The party leadership was convinced Indian business couldn't compete with western retail giants, which got cheaper loans and better infrastructure such as non-stop power and better roads, said another BJP leader. The Modi government hasn't yet clearly spelt out its stand on FDI in multi-brand retail.

The United Progressive Alliance government had allowed up to 51 per cent FDI in this segment.

All the five stores Carrefour is shutting are in the cash-and-carry segment, in which there's no restriction on FDI. Experts cite internal problems and poor business at Carrefour India as the primary reasons behind the closure. Arvind Singhal, chairman of retail consultancy Technopak Advisors, told Business Standard the chain had been struggling to get the business model right in India for years.

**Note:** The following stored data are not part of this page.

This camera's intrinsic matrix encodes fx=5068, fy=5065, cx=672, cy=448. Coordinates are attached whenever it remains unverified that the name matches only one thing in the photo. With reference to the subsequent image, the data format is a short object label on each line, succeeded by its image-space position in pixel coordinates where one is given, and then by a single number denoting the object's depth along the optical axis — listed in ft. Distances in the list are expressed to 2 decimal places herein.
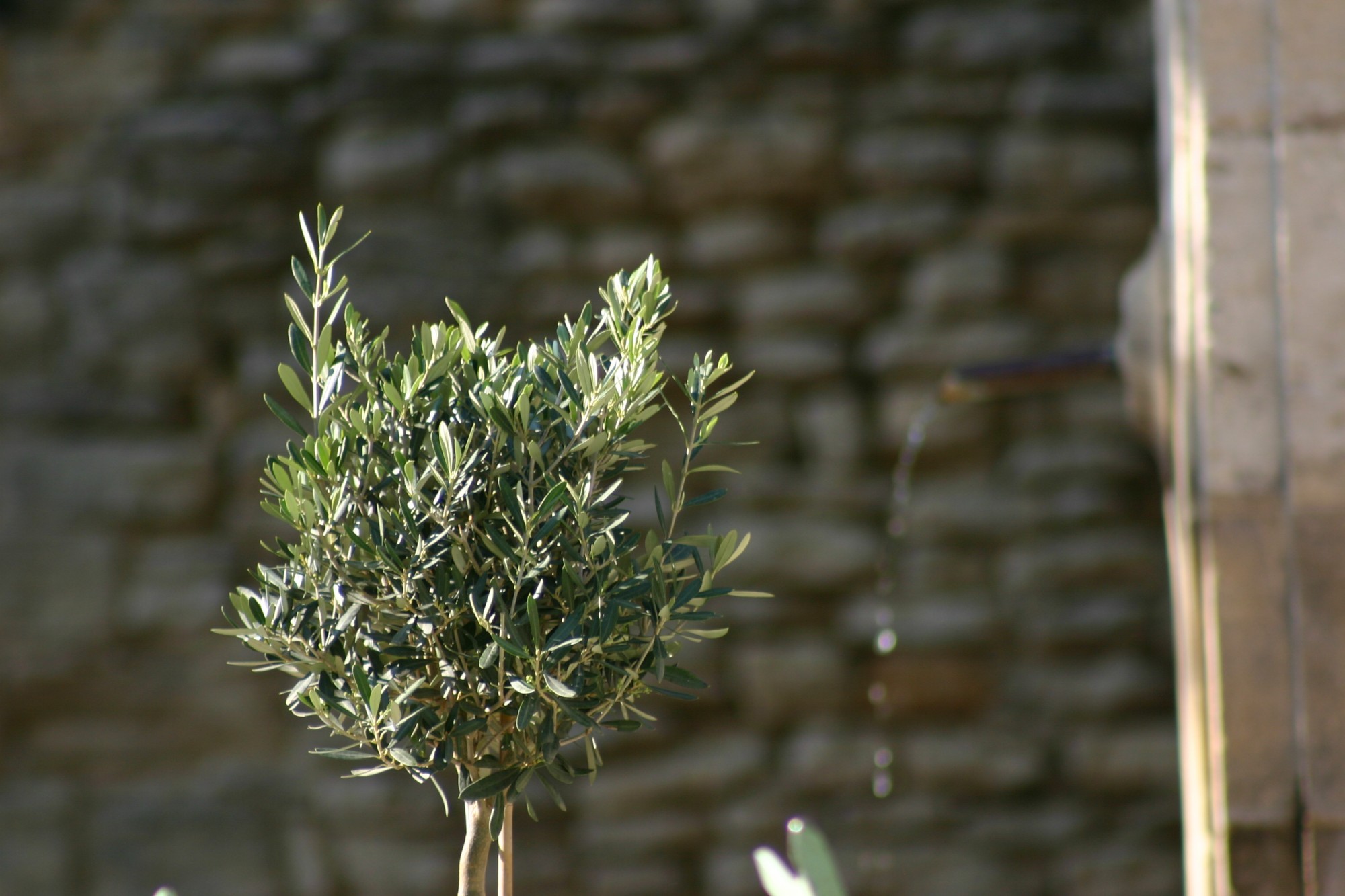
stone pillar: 20.15
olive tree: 18.33
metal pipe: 22.38
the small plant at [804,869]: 17.98
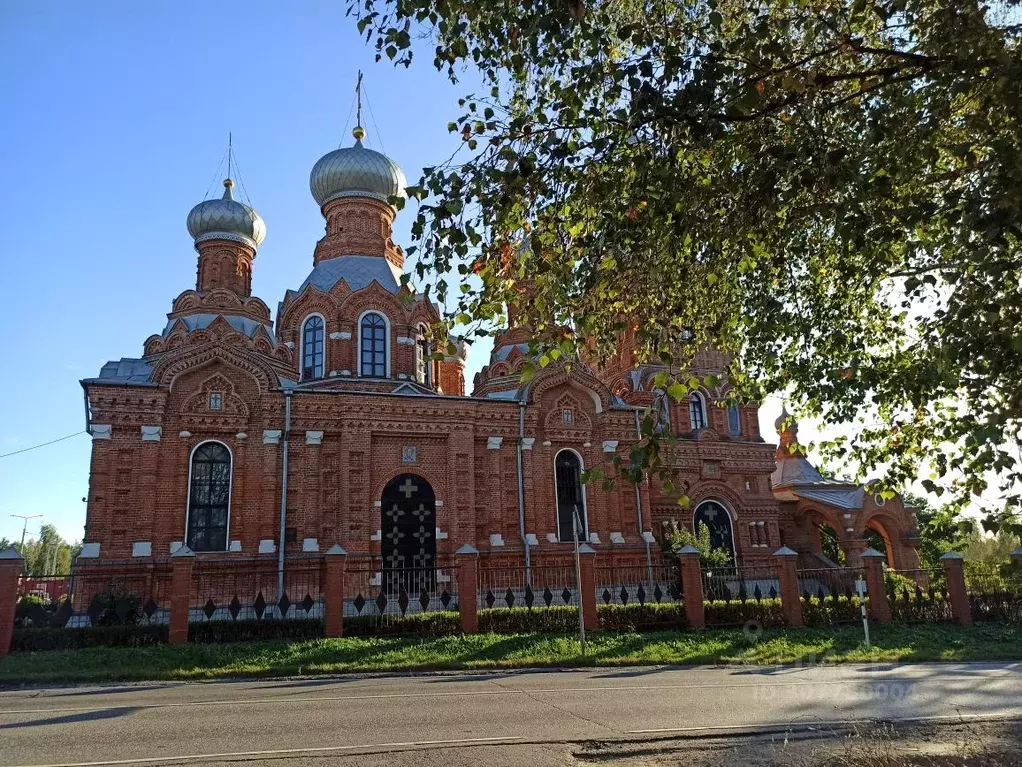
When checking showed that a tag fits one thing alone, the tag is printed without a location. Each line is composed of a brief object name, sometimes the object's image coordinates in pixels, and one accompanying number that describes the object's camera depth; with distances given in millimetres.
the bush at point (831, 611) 16438
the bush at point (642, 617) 15242
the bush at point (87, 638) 13234
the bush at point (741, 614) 16031
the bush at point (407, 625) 14539
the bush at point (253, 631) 13914
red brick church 18625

Another analyst in the past nine years, the company had changed chief executives six-seven times in India. While its first cash-and-carry store in India was set up at end of 2010, Carrefour has been present in India for about a decade, in the sourcing business.

Carrefour India regional director Franck Kenner said the company had decided to shut the stores by September this year. He added no decision had been taken on whom to sell the business to. Sources said in the recent past, the process of due diligence had been undertaken many times, but no deal on selling the assets had been finalised. Various companies, including Walmart, Bharti, and Reliance, are believed to have been eyeing Carrefour's assets.

Company executives are in talks with landowners at the five store locations (Delhi, Jaipur, Agra, Meerut and Bangalore) for transferring or terminating the long-term leases. While a decision has been taken not to purchase any new stock, the inventory is likely to be sold to distributors and agents.

The group plans to exit non-core markets and focus on a few geographies such as western Europe, China and Brazil. Earlier, it had exited markets such as Singapore, Malaysia, Indonesia and Greece.

Examples of retailers not cracking certain markets abound. For instance, Marks & Spencer couldn't crack France, re-entering later, said Singhal. While Tesco moved out of the US, Walmart exited Germany and Korea a few years ago.

In the past few years, Carrefour, which failed to find a partner in India, is believed to have held talks with many, including the Future Group, Reliance, DLF, Rahejas and Bharti.